Alumna Named Death Penalty Clinic Fellow

Press contact:
James O’Neill
Cell: 646-596-2935
August 21, 2007 – Columbia Law School alumna Kate Weisburd ’05 has been named the first Death Penalty Clinic Fellow at the University of California at Berkeley’s School of Law-Boalt Hall, the clinic’s director, Elisabeth Semel, announced.

Weisburd arrives at the clinic after a two-year stint clerking in Sacramento for U.S. District Judge Lawrence Karlton ’58, another Columbia Law School graduate.

Before she enrolled at Columbia Law School, Weisburd worked at the Atlanta-based Southern Center for Human Rights as a capital defense investigator. While at the Center, Weisburd led a group of investigators who, along with a team of Alabama attorneys, secured the acquittal of Gary Wayne Drinkard, who had been on death row for more than five years. Weisburd’s team presented evidence that Drinkard was at home the night of the crime; her work was noted in a 2001 story in The Village Voice.

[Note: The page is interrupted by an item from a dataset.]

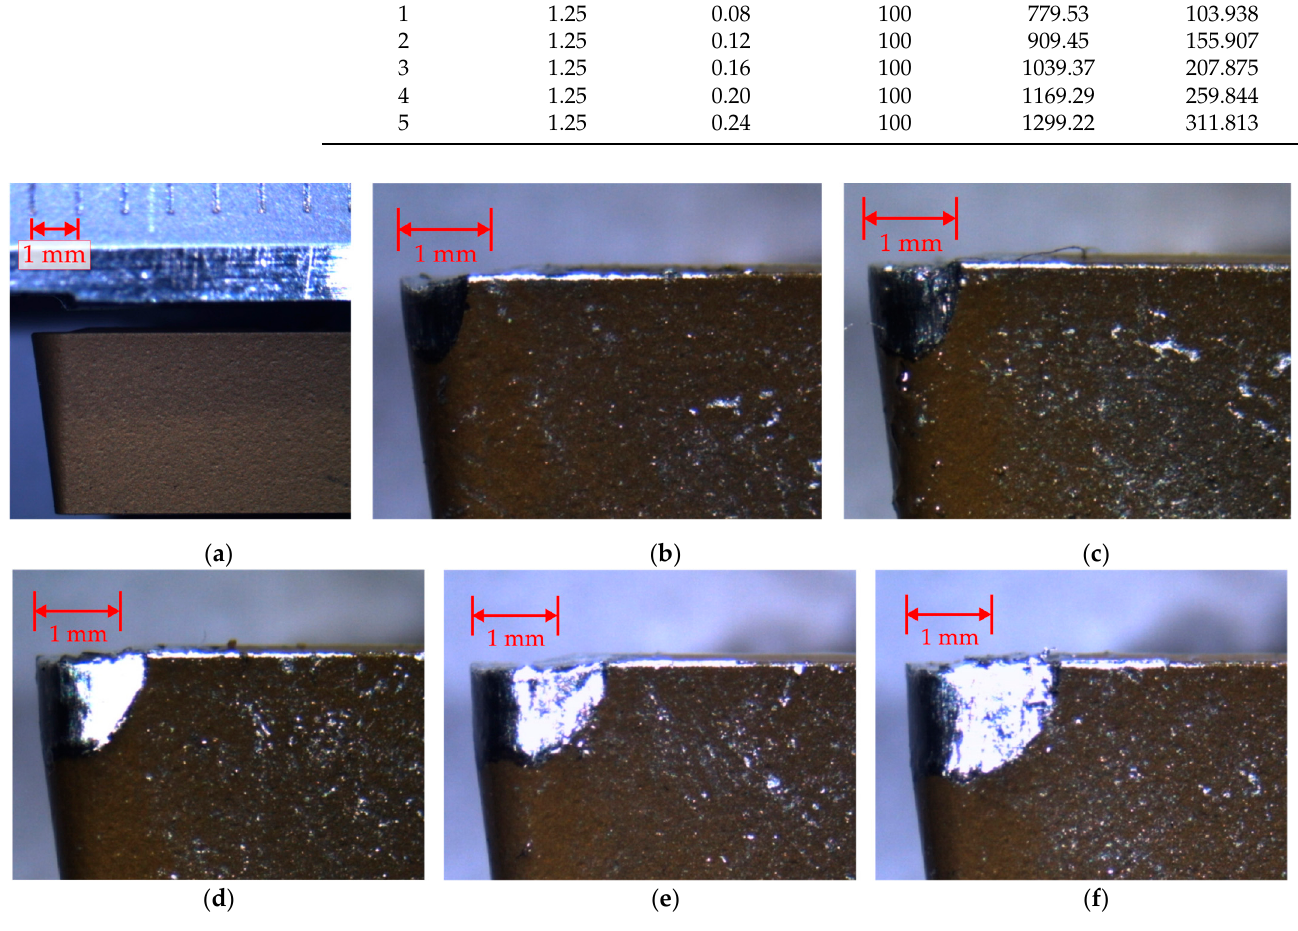
Figure 9. Cutting tools used for the tool feed rate experiments: ( a ) CT-f0; ( b ) CT-f1; ( c ) CT-f2; ( d ) CT- f3; ( e ) CT-f4; ( f )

While at Columbia Law School, Weisburd was an editor of ``A Jailhouse Lawyer’s Manual,’’ a handbook of legal rights and procedures designed for use by people in prison and produced by Columbia Human Rights Law Review.

She also interned with the NAACP Legal Defense Fund (Criminal Justice Section), the Brennan Center for Justice, the Public Defender Service for the District of Columbia, and the Neighborhood Defender Service of Harlem.
Weisburd earned her undergraduate degree from Brown University. While at Brown, she won a scholarship to investigate conditions of confinement at the Rhode Island Training School, a juvenile correction facility.

Boalt Hall’s Death Penalty Clinic opened in 2001. Its mission is to help students develop outstanding legal skills and to serve clients facing capital punishment. ``These complex cases teach students about law, courts, and the justice system, and prepare them to enter the profession with a commitment to fundamental rights,’’ the clinic’s Web site says. The focus of the clinic's work is representing men and women in capital post-conviction proceedings in Alabama and California.